» Your objective:
Pictures found in the material must be left out, and every line returned as written.

» Data section:
----
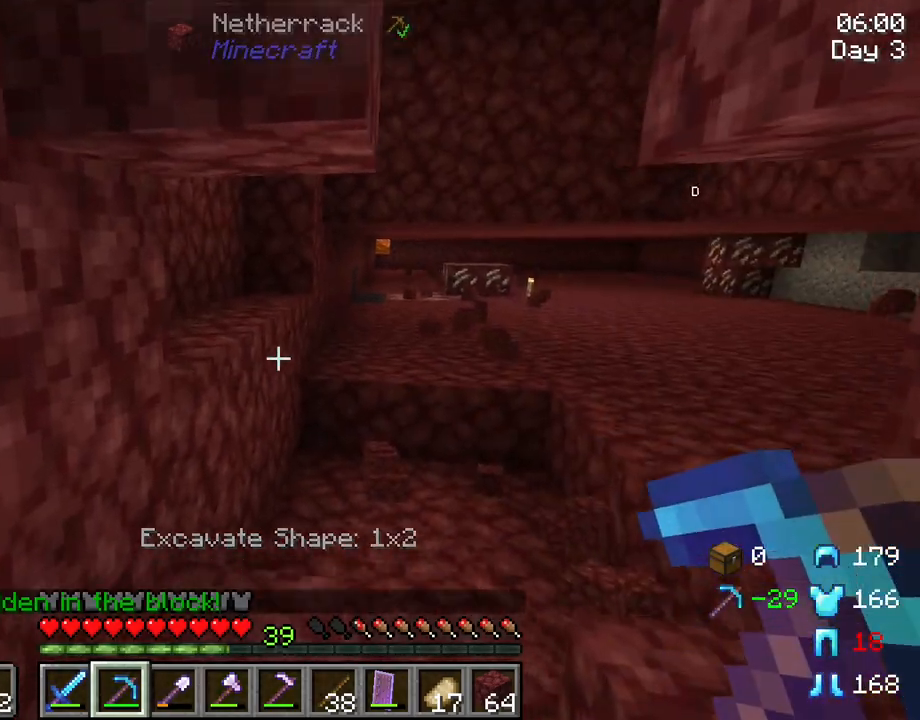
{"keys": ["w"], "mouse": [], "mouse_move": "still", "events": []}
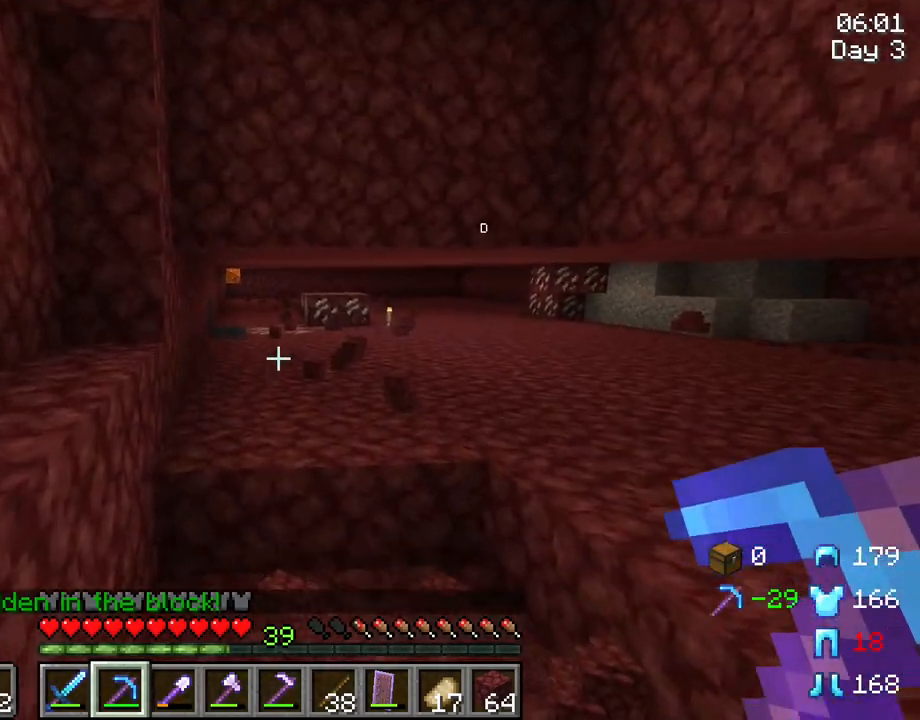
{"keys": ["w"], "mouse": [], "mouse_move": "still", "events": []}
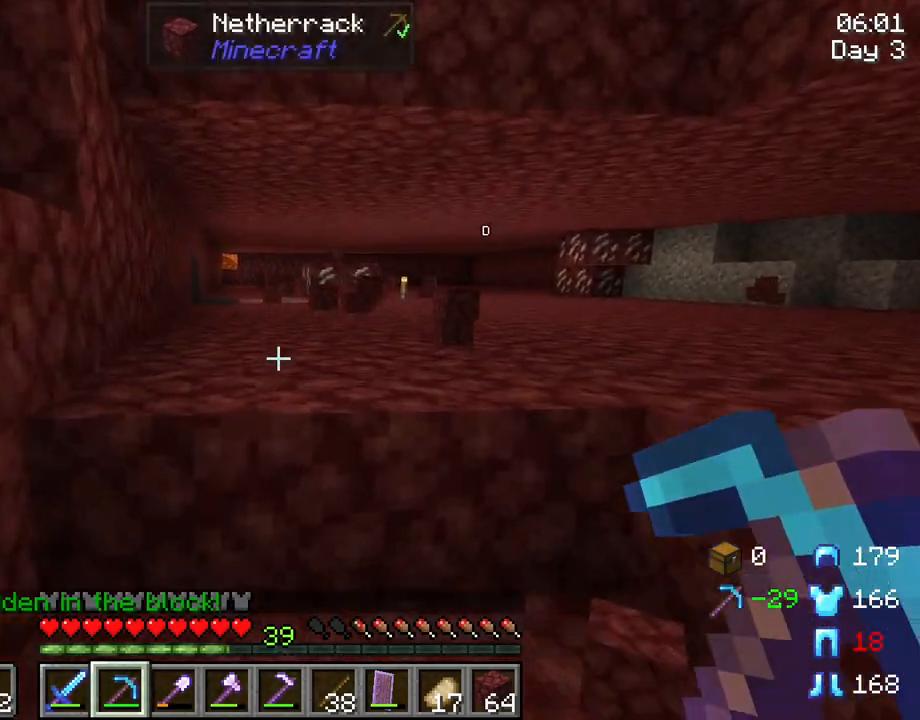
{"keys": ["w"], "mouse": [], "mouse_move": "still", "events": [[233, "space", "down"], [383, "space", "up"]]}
----
» The answer:
{"keys": ["w"], "mouse": [], "mouse_move": "still", "events": []}
{"keys": ["w"], "mouse": [], "mouse_move": "still", "events": []}
{"keys": ["w"], "mouse": [], "mouse_move": "still", "events": [[233, "space", "down"], [383, "space", "up"]]}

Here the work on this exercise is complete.